Perguntas
- A) No texto sobre a banda Judas, quem toca sanfona e clarone nas participações especiais?
- B) Prossiga o texto sobre a banda Judas a partir da última frase apresentada.

Trecho para leitura
A banda 'Judas' mistura
a viola caipira com rock e pop, para criar um estilo único
intitulado como “hard-roça”.
A banda brasiliense 'Judas' nasceu do processo de reinvenção do compositor Adalberto Rabelo Filho – paulistano típico com raízes em Pernambuco e Rio de Janeiro. São dele as composições da banda 'Numismata' e as parcerias com Thadeu Meneneghini para a banda 'Vespas Mandarinas'.
Quanto veio para
Brasília, Adalberto passou por dificuldades pessoais, mas encontrou
no mesmo cerrado do auto-exílio a ideia que faltava a sua
redescoberta como artista. Foi com a viola caipira do cerrado
característico da cidade, que ele ressurgiu com um punhado de belas
canções. Com as composições prontas, Adalberto buscou um time de
músicos para personificarem as canções e dar-lhes uma forma
definitiva.
Com produção,
guitarra e baixo de Kadu Abecassis, viola caipira e violão de Fábio
Miranda, piano e teclados de Helio Miranda, bateria de Augusto
Coaracy e algumas participações especiais, Lucas Muniz na sanfona e
clarone, Janaina Pereira ('Bicho de pé') nos vocais e Fernando
Rodrigues ('Pé de Cerrado') na percussão e no baixo em algumas
músicas.
'Nonada' abre o álbum
com a analogia do sentido da palavra – na obra de Guimarães Rosa
têm o significado de “ninharia” ou “coisa de pouco valor” –
com a forma que a cultura popular é tratada atualmente. Composta em
parceria de Adalberto com Fábio Miranda, que também compôs 'Flor
do Agave', uma ode à redenção pela flor do título, que brota uma
única vez para morrer dando lugar a novos frutos.

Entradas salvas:
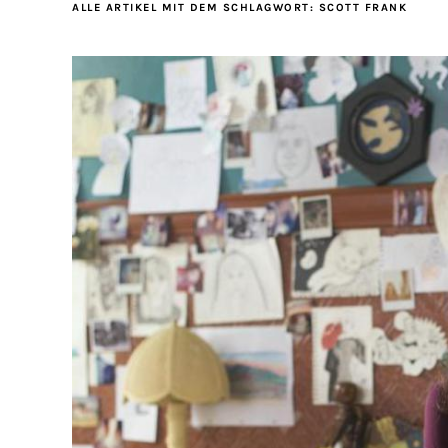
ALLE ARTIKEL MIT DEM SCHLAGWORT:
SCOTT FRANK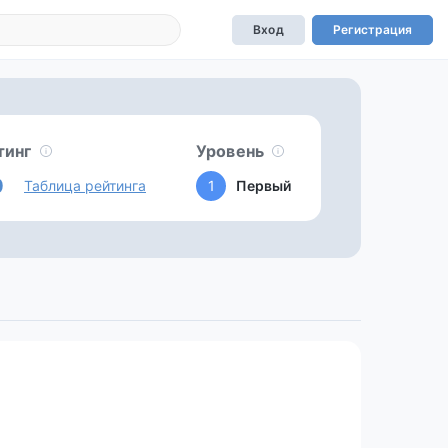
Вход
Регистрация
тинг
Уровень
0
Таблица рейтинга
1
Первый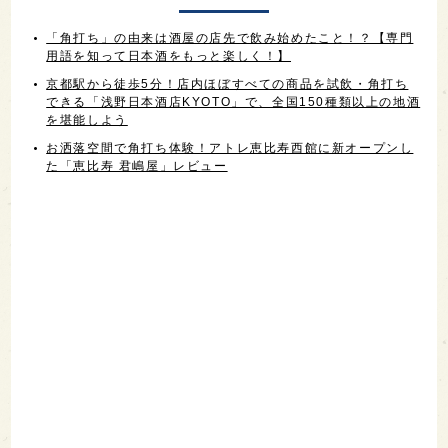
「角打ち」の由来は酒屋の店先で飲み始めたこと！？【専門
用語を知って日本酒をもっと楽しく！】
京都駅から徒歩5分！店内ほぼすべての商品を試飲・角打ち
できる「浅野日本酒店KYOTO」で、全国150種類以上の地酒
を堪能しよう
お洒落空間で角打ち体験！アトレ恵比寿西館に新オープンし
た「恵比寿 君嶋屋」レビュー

---

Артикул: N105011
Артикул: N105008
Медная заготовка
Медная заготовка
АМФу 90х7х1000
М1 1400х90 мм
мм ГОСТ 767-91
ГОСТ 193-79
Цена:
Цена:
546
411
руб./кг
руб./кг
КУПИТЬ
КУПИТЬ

Respostas por tarefa
- A) Lucas Muniz.

- B)
'Adeus violeiro' traz a
primeira participação da cantora Janaina Pereira. Seguida por
'Mormaço', que releva o sentimento de que o “sertão está em todo
lugar”. Em 'Canção do exílio' Adalberto remete ao texto de
Gonçalves Dias, 'Canções do Exílio', ao mesmo tempo em que fala
pela primeira vez da sensação de estar auto-exilado na capital do
país. Já na canção seguinte, Adalberto assume a posição de
candango nato em 'Cobra criada', com participação de Dillo Daraujo
e Pio Lobato nas guitarras.
'Caim' sugere uma suposta formação de uns 'Novos Goianos', através da influência de Raul Seixas
e dos 'Novos Baianos'. 'Entradas e bandeiras' trás a participação
de Cacai Nunes na viola de cocho, numa alusão ao êxodo e ao
desbravamento. 'De Comala a Macondo' mistura o realismo fantástico
do mexicano Juan Rulfo com o do colombiano Garcia Marques e com o
brasileiro João Cabral de Mello Neto.
'Dobrado' é a
delicadeza na forma de canção com a mistura do blues com o
cancioneiro popular violeiro. 'Lugar público' tem a participação
da rabeca de Siba Veloso e a voz de Janaina Pereira. De certa forma,
uma homenagem a José Agripino de Paula.
O disco encerra com
'Pássaro azul', uma canção de duplo sentido, que traduz o
sentimento de encerramento de um ciclo. Existe ainda uma faixa
escondida, 'Muçurana', uma singela reflexão que representa o
“Oroboro” – uma serpente (ou dragão) que morde a própria
cauda – reforçando o próprio significado do álbum.
Por isso, o álbum
'Nonada', que saiu pela 'Tratore', é uma obra coesa, que retoma a
tradição das canções populares e subverte as próprias
composições, trazendo-as à atmosfera atual e contemporânea.
Seguem algumas linhas
da conversa que tive com o mestre Adalberto...
Como foi que você teve
a certeza do que seria músico e compositor?
Eu não tenho certeza
ainda.
Na verdade, eu acho que
a música é mais um meio de expressão da minha poesia. Eu sou mais
letrista, gosto da disciplina que a música obriga as palavras a
assumirem, mas todas as melodias e a maior parte das harmonias eu
faço também pra dar sentido emocional ao que estou tentando
transmitir.
Diria-se o singer
songwriter (cantor compositor em português). Acho que o Leonard
Cohen seria o exemplo óbvio de referência.
E quanto ao
'Numismata'? A banda acabou? O último disco foi de 2009...
O 'Numismata' não
acabou, ele existe ainda, de certa forma. Nesse mês a gente lança
os lados B que ficaram de fora do 'Chorume' (2009) na plataforma
digital – o disco vai se chamar 'Jenkem' e sai no dia 27 de agosto.
E como surgiu a ideia do 'Judas'?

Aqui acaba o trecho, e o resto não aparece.